>> start Reading text

While in quarantine I had received an invitation to dine with Mr.
Baguet, and had barely time to make one tour of the city in a drosky
before it was necessary to dress for dinner. Mr. Baguet was a bachelor
of about forty, living in pleasant apartments, in an unpretending and
gentlemanly style. As in all the ports of the Levant, except where there
are ambassadors, the consuls are the nobility of the place. Several of
them were present; and the European consuls in those places are a
different class of men from ours, as they are paid by salaries from
their respective governments, while ours, who receive no pay, are
generally natives of the place, who serve for the honour or some other
accidental advantage. We had, therefore, the best society in Odessa at
Mr. Baguet's, the American consul not being present, which, by-the-way,
I do not mean in a disrespectful sense, as Mr. Ralli seemed every way
deserving of all the benefits that the station gives.

In the evening the consul and myself took two or three turns on the
boulevards, and at about eleven I returned to my hotel. After what I
have said of this establishment, the reader will be surprised to learn
that, when I went to my room, I found there a bedstead, but no bed or
bedclothes. I supposed it was neglect, and ordered one to be prepared;
but, to my surprise, was told that there were no beds in the hotel. It
was kept exclusively for the rich seigneurs who always carry their own
beds with them. Luckily, the bedstead was not corded, but contained a
bottom of plain slabs of wood, about six or eight inches wide, and the
same distance apart, laid crosswise, so that lengthwise there was no
danger of falling through; and wrapping myself in my cloak, and putting
my carpet-bag under my head, I went to sleep.

Before breakfast the next morning I had learned the topography of
Odessa. To an American Russia is an interesting country. True, it is not
classic ground; but as for me, who had now travelled over the faded and
wornout kingdoms of the Old World, I was quite ready for something new.
Like our own, Russia is a new country, and in many respects resembles
ours. It is true that we began life differently. Russia has worked her
way to civilization from a state of absolute barbarism, while we sprang
into being with the advantage of all the lights of the Old World. Still
there are many subjects of comparison, and even of emulation, between
us; and nowhere in all Russia is there a more proper subject to begin
with than my first landing-place.

>> end Reading text
>> start Data entries

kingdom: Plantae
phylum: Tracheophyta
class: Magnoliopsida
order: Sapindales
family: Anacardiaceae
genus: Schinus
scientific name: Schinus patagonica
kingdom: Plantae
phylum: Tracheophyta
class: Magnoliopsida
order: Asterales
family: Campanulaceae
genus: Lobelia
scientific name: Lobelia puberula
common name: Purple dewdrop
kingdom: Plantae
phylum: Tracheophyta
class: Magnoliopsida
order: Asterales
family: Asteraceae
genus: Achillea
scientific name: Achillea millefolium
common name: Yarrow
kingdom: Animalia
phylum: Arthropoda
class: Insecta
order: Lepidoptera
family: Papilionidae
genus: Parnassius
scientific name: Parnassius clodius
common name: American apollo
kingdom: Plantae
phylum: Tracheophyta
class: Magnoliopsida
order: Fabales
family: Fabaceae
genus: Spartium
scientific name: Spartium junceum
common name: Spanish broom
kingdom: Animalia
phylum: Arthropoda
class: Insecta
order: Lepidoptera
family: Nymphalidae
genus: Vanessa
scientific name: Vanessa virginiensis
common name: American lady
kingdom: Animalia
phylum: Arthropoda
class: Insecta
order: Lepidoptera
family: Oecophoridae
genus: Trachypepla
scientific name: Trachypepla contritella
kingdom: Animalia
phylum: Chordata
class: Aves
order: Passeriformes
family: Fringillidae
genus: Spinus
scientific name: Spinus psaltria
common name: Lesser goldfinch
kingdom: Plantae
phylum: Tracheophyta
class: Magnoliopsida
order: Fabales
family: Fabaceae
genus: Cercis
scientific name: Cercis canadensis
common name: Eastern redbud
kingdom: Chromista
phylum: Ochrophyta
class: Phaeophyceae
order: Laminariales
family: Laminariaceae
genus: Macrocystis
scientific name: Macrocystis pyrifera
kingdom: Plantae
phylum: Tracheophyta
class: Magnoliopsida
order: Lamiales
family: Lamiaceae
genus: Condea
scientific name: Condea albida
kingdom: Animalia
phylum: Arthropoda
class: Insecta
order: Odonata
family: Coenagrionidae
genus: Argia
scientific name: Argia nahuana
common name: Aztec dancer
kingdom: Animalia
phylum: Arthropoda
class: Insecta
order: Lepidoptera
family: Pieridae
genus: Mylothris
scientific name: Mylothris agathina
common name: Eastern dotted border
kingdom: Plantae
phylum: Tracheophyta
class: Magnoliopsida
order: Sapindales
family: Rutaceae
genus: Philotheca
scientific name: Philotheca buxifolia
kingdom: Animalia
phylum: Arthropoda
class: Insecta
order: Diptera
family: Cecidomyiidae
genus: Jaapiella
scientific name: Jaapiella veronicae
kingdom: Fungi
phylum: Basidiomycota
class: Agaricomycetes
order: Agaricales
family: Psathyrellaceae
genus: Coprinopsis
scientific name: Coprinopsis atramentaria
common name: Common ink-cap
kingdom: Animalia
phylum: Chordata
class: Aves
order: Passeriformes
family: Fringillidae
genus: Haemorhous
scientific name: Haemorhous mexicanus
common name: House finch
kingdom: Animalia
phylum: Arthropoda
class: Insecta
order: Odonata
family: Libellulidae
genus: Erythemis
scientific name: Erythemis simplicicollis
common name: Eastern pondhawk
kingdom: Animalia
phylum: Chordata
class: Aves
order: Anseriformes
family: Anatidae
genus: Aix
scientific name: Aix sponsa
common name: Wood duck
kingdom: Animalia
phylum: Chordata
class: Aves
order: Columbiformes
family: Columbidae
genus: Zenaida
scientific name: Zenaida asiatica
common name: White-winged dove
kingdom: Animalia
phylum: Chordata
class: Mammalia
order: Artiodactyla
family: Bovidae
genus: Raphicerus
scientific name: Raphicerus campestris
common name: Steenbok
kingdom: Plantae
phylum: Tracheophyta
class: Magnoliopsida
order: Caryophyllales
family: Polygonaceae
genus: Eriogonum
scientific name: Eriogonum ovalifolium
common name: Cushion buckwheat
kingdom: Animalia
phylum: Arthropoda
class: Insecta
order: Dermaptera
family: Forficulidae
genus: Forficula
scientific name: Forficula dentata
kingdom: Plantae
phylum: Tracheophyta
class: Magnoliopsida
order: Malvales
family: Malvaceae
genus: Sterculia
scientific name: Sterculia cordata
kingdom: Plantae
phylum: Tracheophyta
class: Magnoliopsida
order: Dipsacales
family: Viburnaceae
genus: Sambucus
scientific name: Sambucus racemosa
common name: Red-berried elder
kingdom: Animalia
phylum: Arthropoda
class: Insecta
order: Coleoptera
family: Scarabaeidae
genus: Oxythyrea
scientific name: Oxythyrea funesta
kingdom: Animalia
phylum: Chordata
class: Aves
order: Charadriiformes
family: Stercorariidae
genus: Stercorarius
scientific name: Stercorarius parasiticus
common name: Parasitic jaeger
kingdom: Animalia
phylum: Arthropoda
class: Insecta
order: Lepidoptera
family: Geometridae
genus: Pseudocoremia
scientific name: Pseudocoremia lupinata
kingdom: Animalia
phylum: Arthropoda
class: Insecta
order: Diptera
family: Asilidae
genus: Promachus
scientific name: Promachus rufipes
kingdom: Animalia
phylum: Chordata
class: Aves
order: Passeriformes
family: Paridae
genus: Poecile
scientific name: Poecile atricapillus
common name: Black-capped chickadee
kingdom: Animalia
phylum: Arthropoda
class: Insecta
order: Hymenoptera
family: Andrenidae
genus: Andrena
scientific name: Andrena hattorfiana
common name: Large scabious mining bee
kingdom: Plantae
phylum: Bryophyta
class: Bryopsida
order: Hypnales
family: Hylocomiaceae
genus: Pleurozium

>> end Data entries

To be done ::
a – Retype the Odessa passage, starting with "Before breakfast the" and going on through "my first landing-place.".
b – Write out the listing from its first line through the line with "common name: Purple dewdrop", swapping "scientific name" for "species" and leaving everything else unchanged.
The Odessa passage and the listing are unrelated material.

Answers to each task ::
a –
Before breakfast the next morning I had learned the topography of
Odessa. To an American Russia is an interesting country. True, it is not
classic ground; but as for me, who had now travelled over the faded and
wornout kingdoms of the Old World, I was quite ready for something new.
Like our own, Russia is a new country, and in many respects resembles
ours. It is true that we began life differently. Russia has worked her
way to civilization from a state of absolute barbarism, while we sprang
into being with the advantage of all the lights of the Old World. Still
there are many subjects of comparison, and even of emulation, between
us; and nowhere in all Russia is there a more proper subject to begin
with than my first landing-place.

b –
kingdom: Plantae
phylum: Tracheophyta
class: Magnoliopsida
order: Sapindales
family: Anacardiaceae
genus: Schinus
species: Schinus patagonica
kingdom: Plantae
phylum: Tracheophyta
class: Magnoliopsida
order: Asterales
family: Campanulaceae
genus: Lobelia
species: Lobelia puberula
common name: Purple dewdrop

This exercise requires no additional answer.